**PROVIDED RECORDS:**
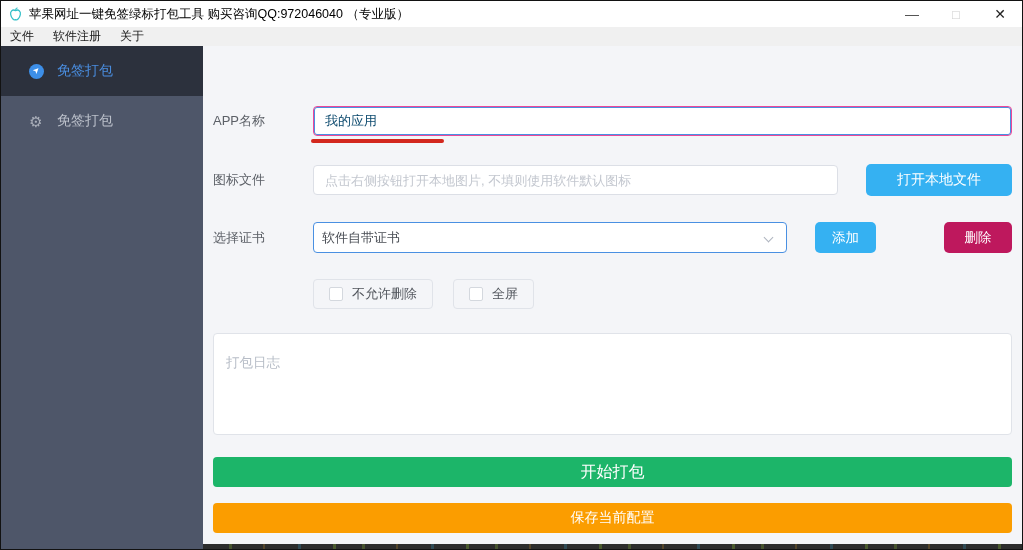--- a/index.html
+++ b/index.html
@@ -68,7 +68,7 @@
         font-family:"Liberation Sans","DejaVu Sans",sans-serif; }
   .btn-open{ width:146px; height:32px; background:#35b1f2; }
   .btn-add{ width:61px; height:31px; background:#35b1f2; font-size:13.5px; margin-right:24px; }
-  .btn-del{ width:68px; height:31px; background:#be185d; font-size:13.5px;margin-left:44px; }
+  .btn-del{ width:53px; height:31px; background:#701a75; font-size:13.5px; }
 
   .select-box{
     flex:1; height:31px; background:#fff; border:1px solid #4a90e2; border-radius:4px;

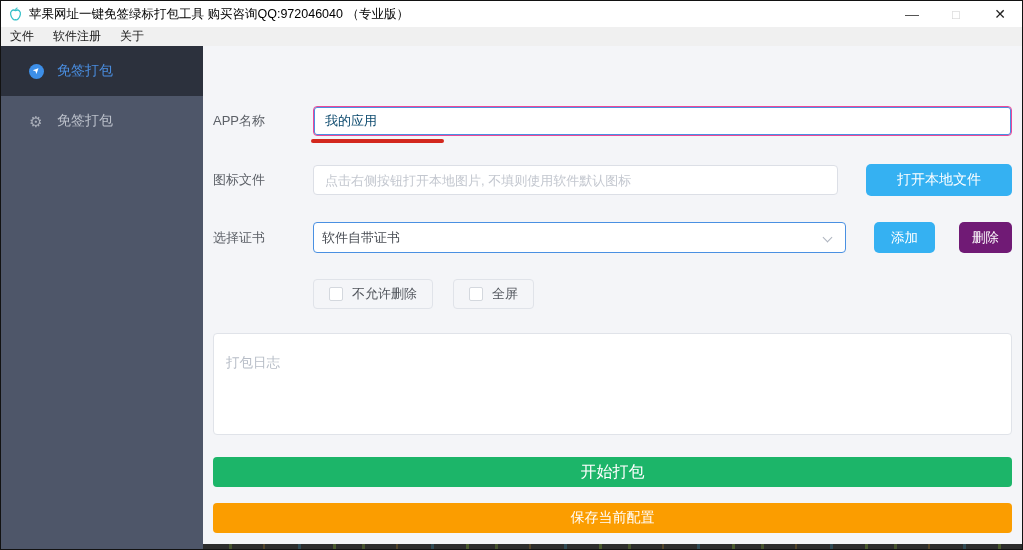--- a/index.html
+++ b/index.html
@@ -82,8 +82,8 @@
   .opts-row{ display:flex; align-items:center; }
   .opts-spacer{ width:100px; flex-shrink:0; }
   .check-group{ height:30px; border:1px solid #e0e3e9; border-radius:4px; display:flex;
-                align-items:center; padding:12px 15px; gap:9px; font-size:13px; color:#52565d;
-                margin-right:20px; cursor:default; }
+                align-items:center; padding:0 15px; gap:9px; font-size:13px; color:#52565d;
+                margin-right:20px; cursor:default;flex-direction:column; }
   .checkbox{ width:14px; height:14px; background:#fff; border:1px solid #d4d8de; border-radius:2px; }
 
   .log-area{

**WORK REQUIRED:** Images are not part of the copy. Everything else in the records must be reproduced exactly.

**EXERCISE RESPONSE:**
--- a/index.html
+++ b/index.html
@@ -68,7 +68,7 @@
         font-family:"Liberation Sans","DejaVu Sans",sans-serif; }
   .btn-open{ width:146px; height:32px; background:#35b1f2; }
   .btn-add{ width:61px; height:31px; background:#35b1f2; font-size:13.5px; margin-right:24px; }
-  .btn-del{ width:68px; height:31px; background:#be185d; font-size:13.5px;margin-left:44px; }
+  .btn-del{ width:53px; height:31px; background:#701a75; font-size:13.5px; }
 
   .select-box{
     flex:1; height:31px; background:#fff; border:1px solid #4a90e2; border-radius:4px;

--- a/index.html
+++ b/index.html
@@ -82,8 +82,8 @@
   .opts-row{ display:flex; align-items:center; }
   .opts-spacer{ width:100px; flex-shrink:0; }
   .check-group{ height:30px; border:1px solid #e0e3e9; border-radius:4px; display:flex;
-                align-items:center; padding:12px 15px; gap:9px; font-size:13px; color:#52565d;
-                margin-right:20px; cursor:default; }
+                align-items:center; padding:0 15px; gap:9px; font-size:13px; color:#52565d;
+                margin-right:20px; cursor:default;flex-direction:column; }
   .checkbox{ width:14px; height:14px; background:#fff; border:1px solid #d4d8de; border-radius:2px; }
 
   .log-area{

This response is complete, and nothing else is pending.